Endless Uncertainty

The night before the D-Day invasion, a nervous Franklin Roosevelt asked his wife Eleanor how she felt about not knowing what would happen next.

“To be nearly sixty years old and still rebel at uncertainty is ridiculous isn’t it?” she said.

It is. But my God, we do. And in strange ways.

As we sit here today – the highest inflation in 40 years, rising interest rates, plenty of tech stocks down 50%+, a war in Ukraine, supply chains broken, a lingering pandemic, China on lockdown, on and on – it feels like economic uncertainty is rising, maybe the highest it’s been in years.

That’s the common word, at least. A few headlines from the last week:

Bitcoin and Ethereum Prices Slide Amid Economic Uncertainty

Uncertainty cast a cloud over Davos

Wayfair freezes hiring citing economic uncertainty

Bank profits fall amid uncertainty

Mortgage apps decline 11% amid economic uncertainty

I get the feeling. A lot of things are not only bad but worse than expected, which is when problems become panics.

But the idea that uncertainty is higher now than it was, say, one or two or five years ago is a strange one. It implies that the future was more predictable in the past, before the pandemic struck and inflation spiked and the war broke out. But it wasn’t, of course. The risks were always there. People were just blind to them.

The future is always endlessly unpredictable. What changes isn’t the level of uncertainty, but the level of people’s complacency.

There is a thing called the Policy Uncertainty Index that attempts to quantify economic uncertainty. It tracks things like mentions of economic uncertainty in newspapers, changes to the tax code, and the variance of opinions among economic forecasters.

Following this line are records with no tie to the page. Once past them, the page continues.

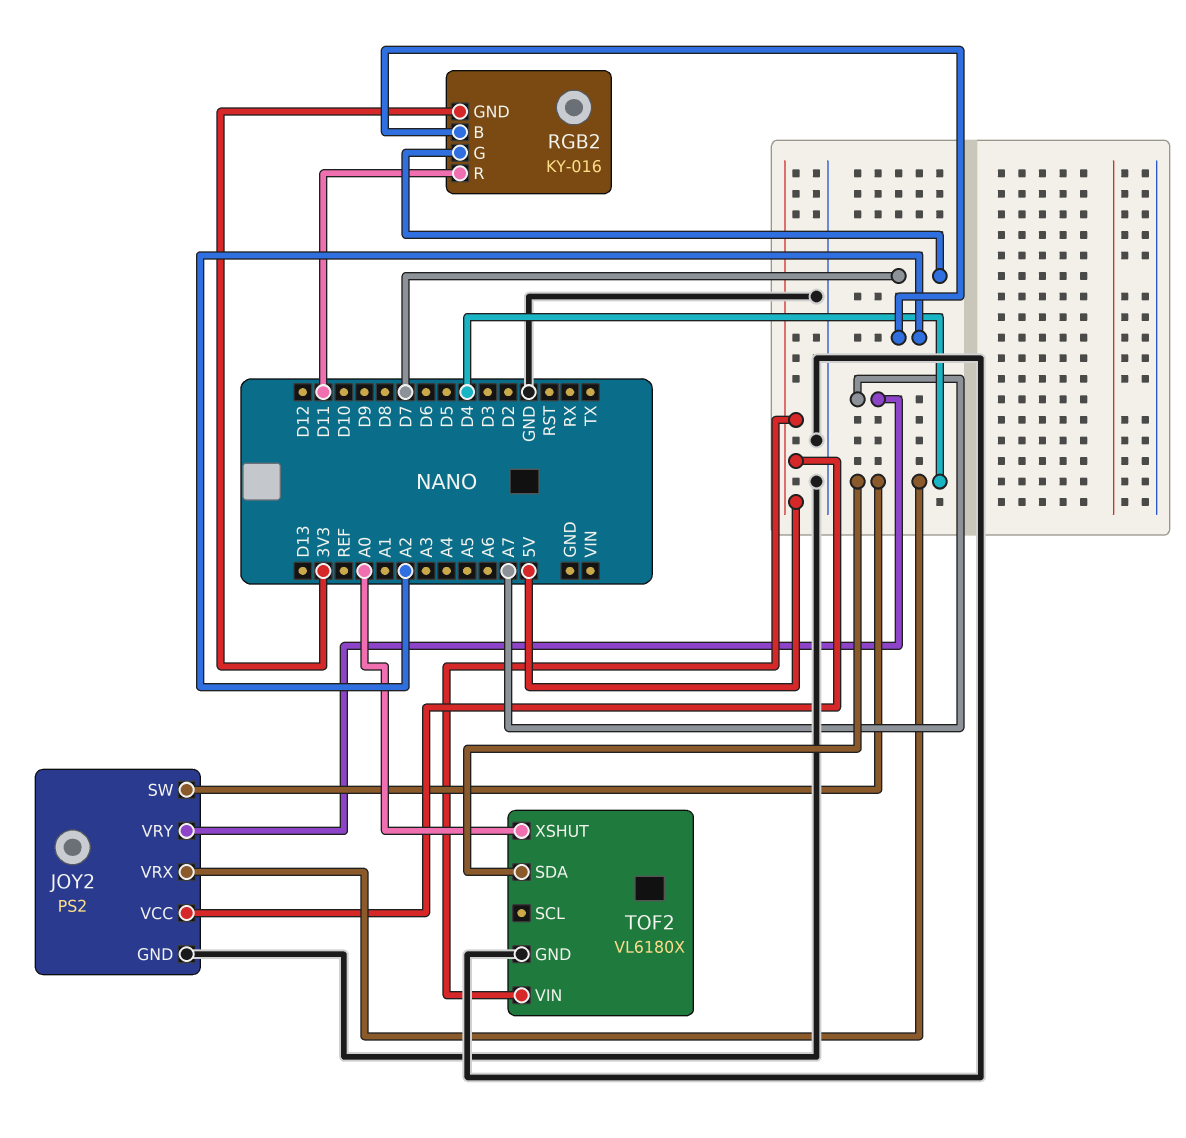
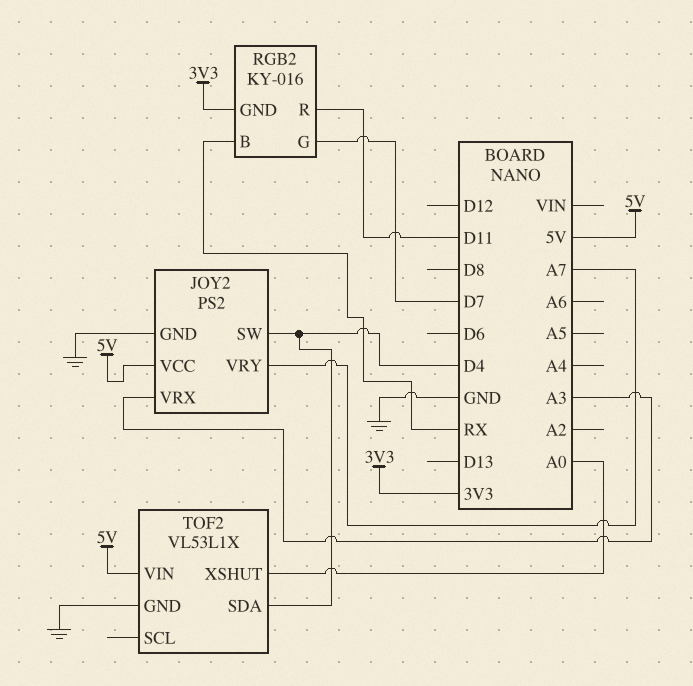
JOY2 pin VRX: D4 -> A3
RGB2 pin B: A2 -> RX
TOF2: VL6180X -> VL53L1X

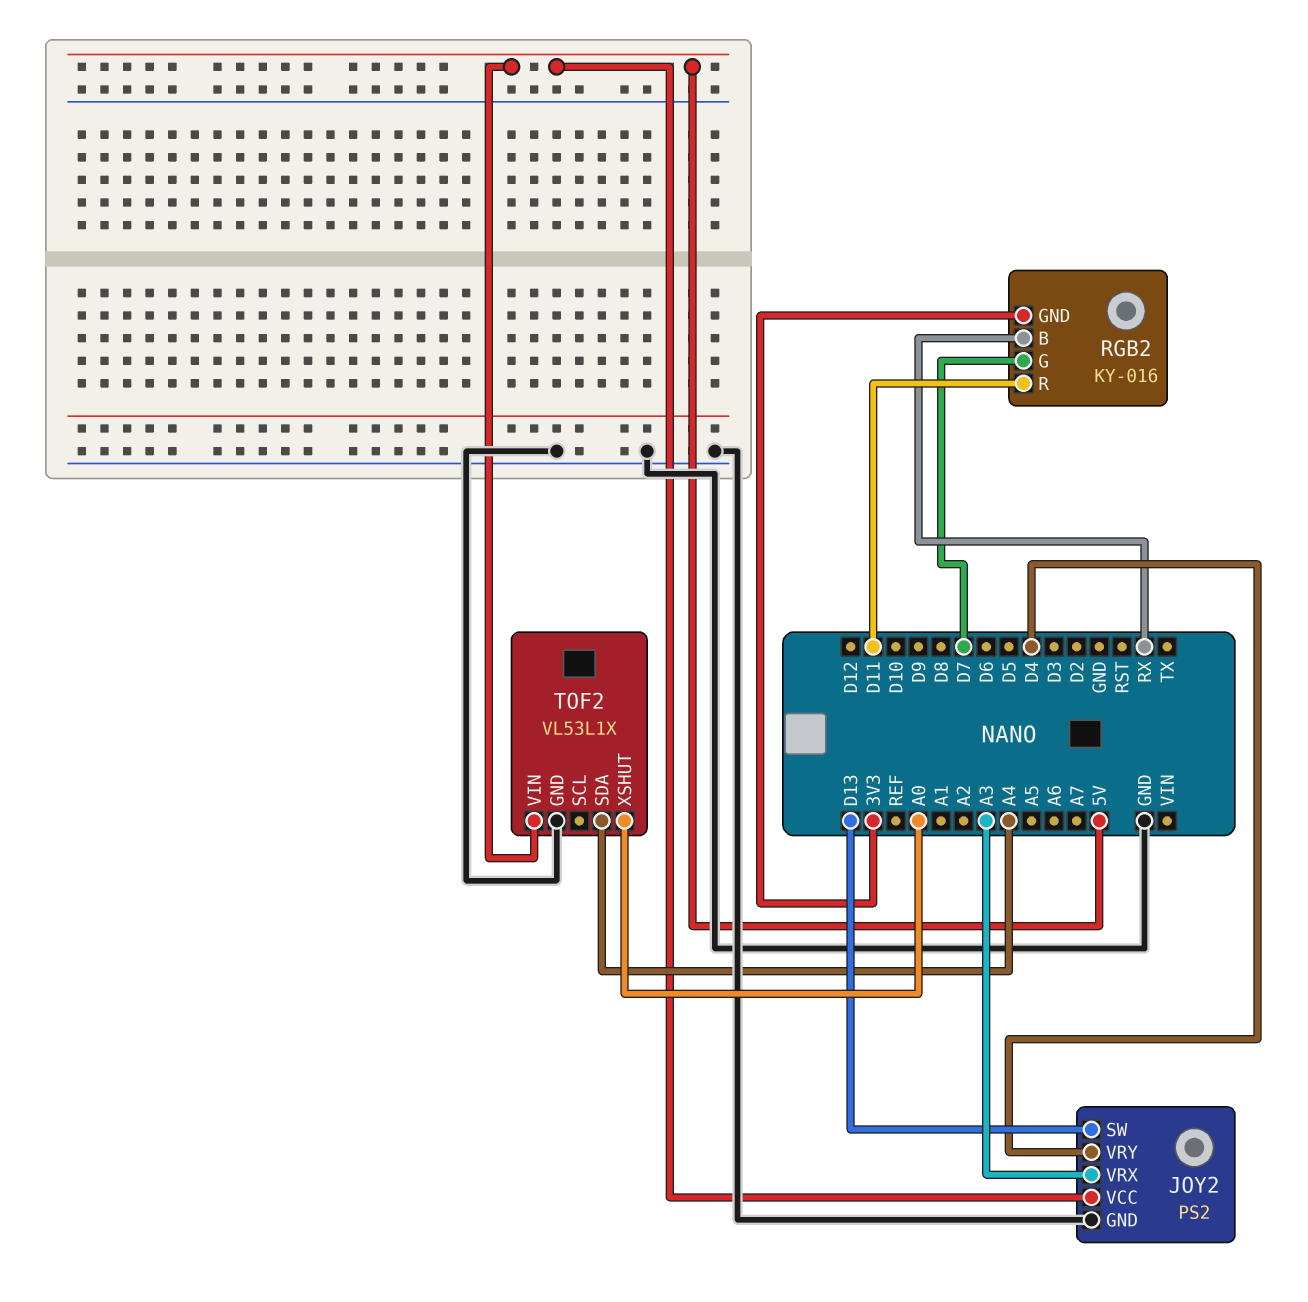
JOY2 pin SW: D4 -> D13
JOY2 pin VRY: A7 -> D4
TOF2 pin SDA: D4 -> A4

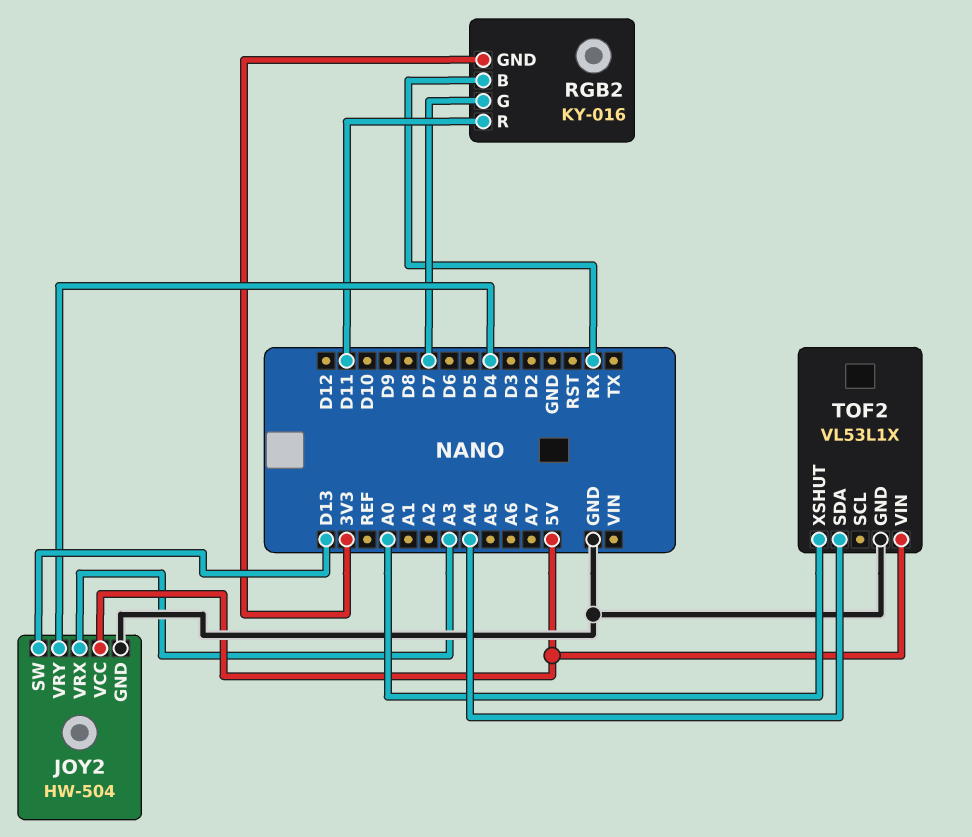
JOY2: PS2 -> HW-504

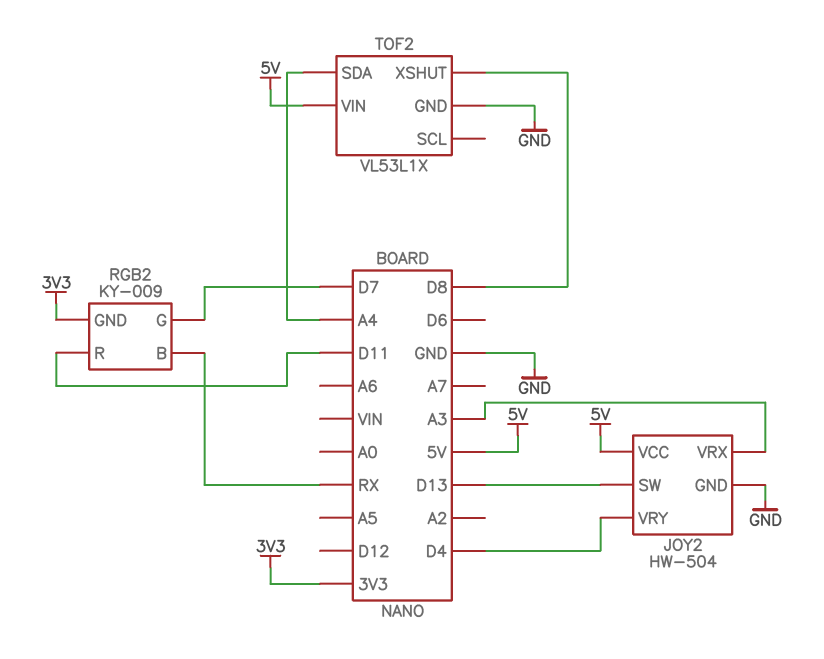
RGB2: KY-016 -> KY-009
TOF2 pin XSHUT: A0 -> D8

By its metric, uncertainty bottomed – and hence certainty about the future peaked – at two distinct times over the last 20 years: In the year before September 11th, and in the year before the 2008 financial crisis.

Which, of course, is absurd.

In hindsight those were perhaps the most uncertain periods in modern history, when everything we thought we knew about how the world worked was about to be upended. We just didn’t know it at the time.

Here’s how President Clinton explained the mood in his January, 2000 State of the Union Speech. When reading this keep in mind what we know in hindsight: This was just before the stock market crashed, the economy was thrown into recession, and America was attacked for the first time since Pearl Harbor:

Never before has our Nation enjoyed, at once, so much prosperity and social progress with so little internal crisis and so few external threats. Never before have we had such a blessed opportunity.

We begin the new century with over 20 million new jobs; the fastest economic growth in more than 30 years; the lowest unemployment rates in 30 years; the lowest poverty rates in 20 years; the lowest African-American and Hispanic unemployment rates on record; the first back-to-back surpluses in 42 years; and next month, America will achieve the longest period of economic growth in our entire history. We have built a new economy.

My fellow Americans, the state of our Union is the strongest it has ever been.

Pointing this out isn’t a criticism, because everything he says here is accurate. But the good and accurate news of the era gave the impression that the future was predictable and uncertainty was low, when reality was the future was extremely unpredictable but complacency was high. September 11th didn’t make the future more uncertain – it was always uncertain, the attack just woke people up to a risk that was always a possibility but we hadn’t imagined.

I think the opposite occurs when everyone thinks uncertainty is high.

There’s a theory in psychology called depressive realism which says depressed people have a more accurate view of the world because they’re more realistic about how risky and fragile life is. It’s the opposite of “blissfully unaware.”

As people look at the economy, that’s probably what’s happening right now.

Uncertainty hasn’t gone up this year; complacency has come down. People are more aware that the future could go any way, that what’s prosperous today can evaporate tomorrow, and that predictions that seemed assured a few months ago can look crazy today.

That’s always been the case. But now we’re keenly aware of it.

To live through the last two years and still rebel at uncertainty is ridiculous, isn’t it?